Matt Skiba & The Sekrets

Kuts

  • Artist: Matt Skiba & The Sekrets
  • Album: Kuts
  • Label: Superball Music
  • Release: 2015-05-29
  • Medium:
  • Bewertung:3

Diese lange, schlaksige und oft androgyn wirkende Emo-Punk-Legende namens Matt Skiba blüht im gesetzteren Alter scheinbar nochmal richtig auf. Auch, wenn sein Hauptprojekt Alkaline Trio derzeit weiter hinten in der Schublade liegt, kann sich Skiba nicht über mangelnde Beschäftigung beschweren. Als Ersatz für den immer weiter abgedrifteten Tom DeLonge trällert er die Klassiker der Teenie-Pop-Punker Blink 182 auf den Bühnen dieser Welt. Ganz nebenbei und fast heimlich kommt da sein Nebenprojekt Matt Skiba & The Sekrets um die Ecke. Hier ließ er schon beim ersten Album das Blut durch seine 80er-Jahre-Synthie-Pop-Ader fließen.

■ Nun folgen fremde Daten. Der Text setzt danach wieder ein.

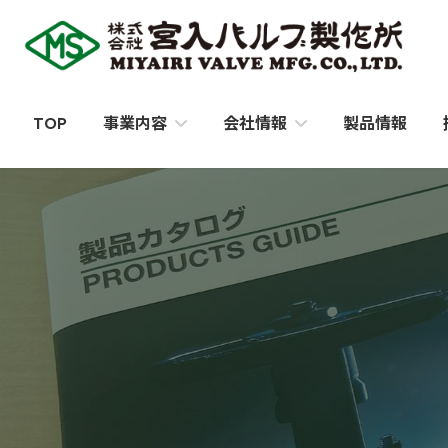
コ
ナ
ン
ビ
テ
ゲ
ン
ー
ツ
シ
TOP
製品情報
事業内容
会社情報
へ
ョ
ス
ン
キ
に
ッ
移
プ
動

Nun kommt die zweite Platte und die 80er sind noch immer präsent. Schon das Cover hätte auch von Peter Gabriel sein können. Flippige Sonnenbrille auf weiß geschminkten Gesicht und abgespaced glitzernd-blauen Lippen. Styletechnisch ist der Herr Skiba also wieder die Shopping-Queen unter den Punkern. Nun aber zur Musik und der angesprochenen blutarmen 80er-Ader. Der Lebenssaft scheint etwas langsam zu fließen, denn man muss bis zur Mitte des Albums warten, bis die Synthies einsetzen. ‚I Just Killed To Say I Love You‘ heißt der Titel, der aufhorchen lässt und Erwartungen erfüllt. Das muss ja nicht gleich schlecht sein, wenn er denn bei den ersten fünf Songs überraschen und von Anfang an mitreißen würde. Das tut er aber leider nicht. Während der Vorgänger ‚Babylon‘ mit dem Opener ‚Vioces‘ gleich Druck machte, sinkt der der Blutdruck bei ‚Lonely And Kold‘ eher. Das einzig spannende daran ist, dass ein ‚C‘ oft durch ein ‚K‘ ersetzt wird. Das fängt schon beim Albumtitel ‚Kuts‘ an. Gemeint ist ‚Cuts‘, was wiederum das englische Kurzwort für das Karpaltunnelsyndrom ist. Ironischerweise leiden die Patienten hier an tauben Händen und schmerzenden Armen. Ironisch, weil man den ersten drei Songs ebenfalls eine gewisse Taubheit unterstellen könnte. Es passiert einfach nicht viel. Die Lieder plätschern dahin. Matt Skiba glänzt zwar mit seiner einmaligen Stimme und gewohnt tollen Gesangsmelodien, aber Druck und Spannung kommt trotzdem nicht wirklich zum Vorschein.

Klar, der Vergleich zum Alkaline Trio kommt immer wieder durch. Schließlich singt hier der Frontmann der drei Emo-Musketiere. Dennoch haben es die Sekrets beim letzten Album geschafft, eine neue Seite zu zeigen. Mit klarem Hang zu poppigeren Tönen haben sich alle Beteiligten ordentlich ausgetobt und ein Album geschaffen, dass für Energie strotzt. Viel haben die Drei gar nicht anders gemacht, trotzdem wirkt gerade die erste Hälfte der Platte starr und unspektakulär. Das ändert sich glücklicherweise in der zweiten Hälfte. Songs wie ‚Krashing‘ oder ‚Way Bakk When‘ bringen wieder genau die wunderschöne 80er-Atmosphäre zurück. Als hätten die ersten fünf Lieder den angesammelten Kalk in der Ader mühsam zu durchbrechen versucht und das Blut wieder zum fließen gebracht. Höhepunkt des Albums ist ‚Never Believe‘: Akkustikgitarre, effektvolle E-Gitarre, stampfende Bassdrum und Matt ‚The better Tom DeLonge‘ Skiba. Statt Kalk fließen endlich ein paar Endorphine mit ins Blut und ‚Kuts‘ ist sozusagen dann doch noch gerettet.